Le 22 janvier, des représentants de 19 pays ont signé la Charte du Conseil pour la paix en marge du Forum économique mondial à Davos, en Suisse.

Le Conseil pour la paix a été créé dans le cadre des efforts visant à un règlement pacifique dans la bande de Gaza et ambitionne de promouvoir la médiation à l’échelle mondiale. Washington a indiqué que d’autres États ont depuis rejoint l’initiative.

La première réunion du Conseil pour la paix  est prévue le 19 février à Washington, au niveau des dirigeants.

Selon les médias italiens, Antonio Tajani pourrait finalement représenter Rome lors de cette rencontre, sans qu’une décision définitive n’ait encore été annoncée.

Abordant plus largement les relations transatlantiques, Giorgia Meloni a souligné l’importance de la coopération entre l’Europe et les États-Unis, qualifiant la période actuelle de « très complexe ».
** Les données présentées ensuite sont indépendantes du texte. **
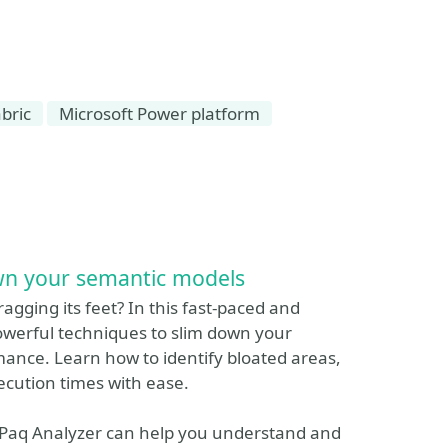
bric
Microsoft Power platform
own your semantic models
dragging its feet? In this fast-paced and
 powerful techniques to slim down your
ance. Learn how to identify bloated areas,
cution times with ease.
rtiPaq Analyzer can help you understand and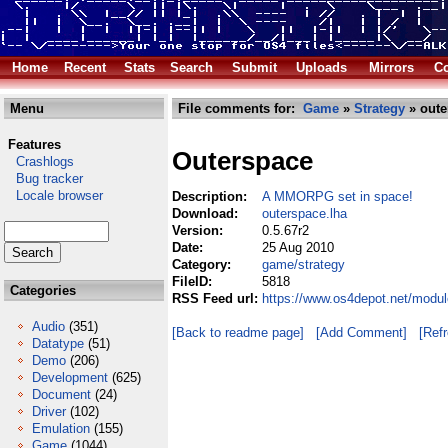
Home
Recent
Stats
Search
Submit
Uploads
Mirrors
Co
Menu
File comments for:
Game
»
Strategy
» oute
Features
Outerspace
Crashlogs
Bug tracker
Locale browser
Description:
A MMORPG set in space!
Download:
outerspace.lha
Version:
0.5.67r2
Date:
25 Aug 2010
Category:
game/strategy
FileID:
5818
Categories
RSS Feed url:
https://www.os4depot.net/modu
Audio
(351)
[Back to readme page]
[Add Comment]
[Ref
Datatype
(51)
Demo
(206)
Development
(625)
Document
(24)
Driver
(102)
Emulation
(155)
Game
(1044)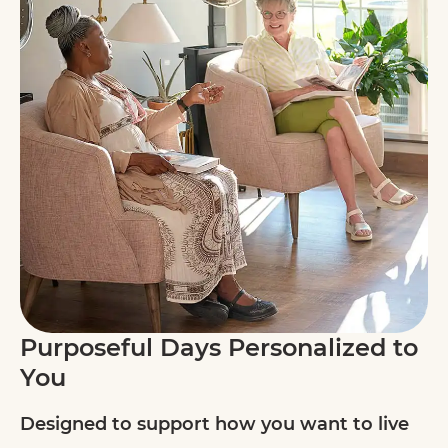
Purposeful Days Personalized to
You
Designed to support how you want to live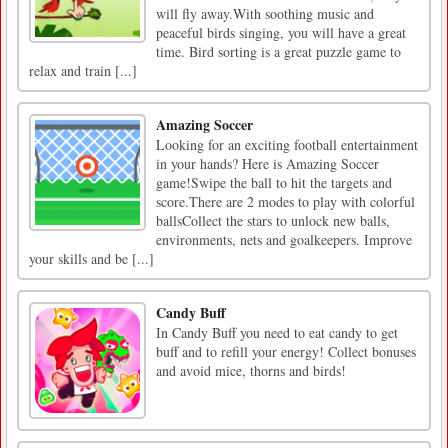
will fly away.With soothing music and
peaceful birds singing, you will have a great
time. Bird sorting is a great puzzle game to
relax and train [...]
Amazing Soccer
Looking for an exciting football entertainment
in your hands? Here is Amazing Soccer
game!Swipe the ball to hit the targets and
score.There are 2 modes to play with colorful
ballsCollect the stars to unlock new balls,
environments, nets and goalkeepers. Improve
your skills and be [...]
Candy Buff
In Candy Buff you need to eat candy to get
buff and to refill your energy! Collect bonuses
and avoid mice, thorns and birds!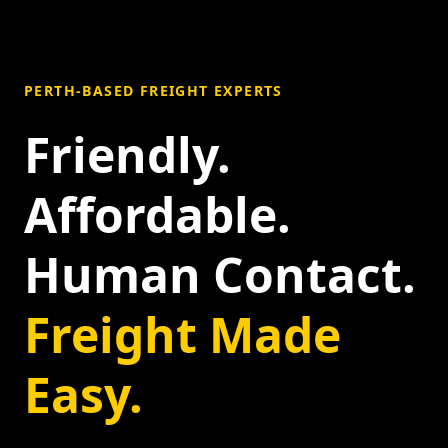
PERTH-BASED FREIGHT EXPERTS
Friendly.
Affordable.
Human Contact.
Freight Made
Easy.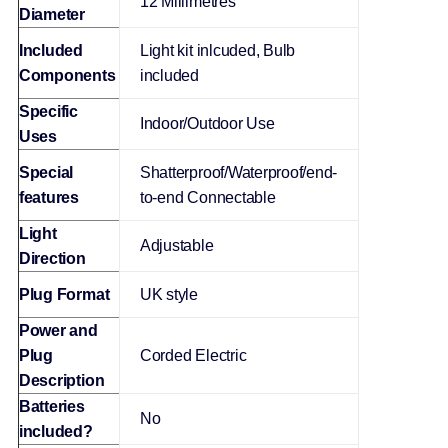
‎12 Millimetres
Diameter
Included
‎Light kit inlcuded, Bulb
Components
included
Specific
‎Indoor/Outdoor Use
Uses
Special
‎Shatterproof/Waterproof/end-
features
to-end Connectable
Light
‎Adjustable
Direction
Plug Format
‎UK style
Power and
Plug
‎Corded Electric
Description
Batteries
‎No
included?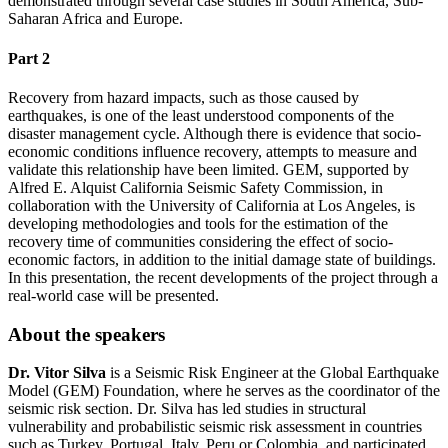
demonstrated through several case studies in South America, Sub-
Saharan Africa and Europe.
Part 2
Recovery from hazard impacts, such as those caused by
earthquakes, is one of the least understood components of the
disaster management cycle. Although there is evidence that socio-
economic conditions influence recovery, attempts to measure and
validate this relationship have been limited. GEM, supported by
Alfred E. Alquist California Seismic Safety Commission, in
collaboration with the University of California at Los Angeles, is
developing methodologies and tools for the estimation of the
recovery time of communities considering the effect of socio-
economic factors, in addition to the initial damage state of buildings.
In this presentation, the recent developments of the project through a
real-world case will be presented.
About the speakers
Dr. Vitor Silva
is a Seismic Risk Engineer at the Global Earthquake
Model (GEM) Foundation, where he serves as the coordinator of the
seismic risk section. Dr. Silva has led studies in structural
vulnerability and probabilistic seismic risk assessment in countries
such as Turkey, Portugal, Italy, Peru or Colombia, and participated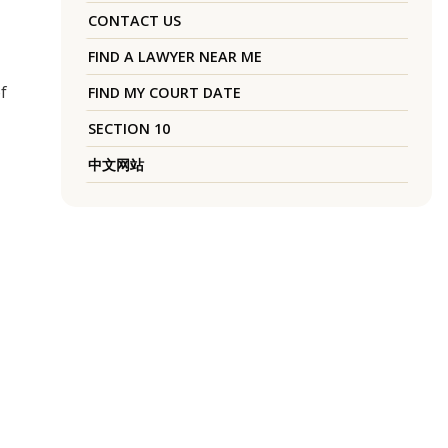
CONTACT US
FIND A LAWYER NEAR ME
f
FIND MY COURT DATE
SECTION 10
中文网站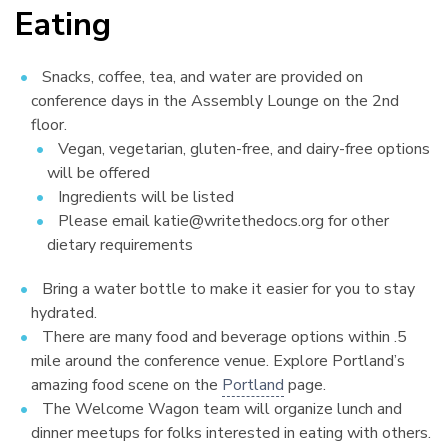
Eating
¶
Snacks, coffee, tea, and water are provided on
conference days in the Assembly Lounge on the 2nd
floor.
Vegan, vegetarian, gluten-free, and dairy-free options
will be offered
Ingredients will be listed
Please email katie@writethedocs.org for other
dietary requirements
Bring a water bottle to make it easier for you to stay
hydrated.
There are many food and beverage options within .5
mile around the conference venue. Explore Portland’s
amazing food scene on the
Portland
page.
The Welcome Wagon team will organize lunch and
dinner meetups for folks interested in eating with others.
Elle a plaidé pour un renforcement de ce qui unit les deux rives de l’Atlantique, plutôt que des divisions.

Elle a également soutenu les appels en faveur d’un engagement accru de l’Europe en matière de sécurité, notamment au sein du pilier européen de l’OTAN, tout en prenant ses distances avec les critiques politiques visant le président américain Donald Trump et son mouvement MAGA, estimant que ces jugements relèvent des débats partisans et non des institutions de l’Union européenne.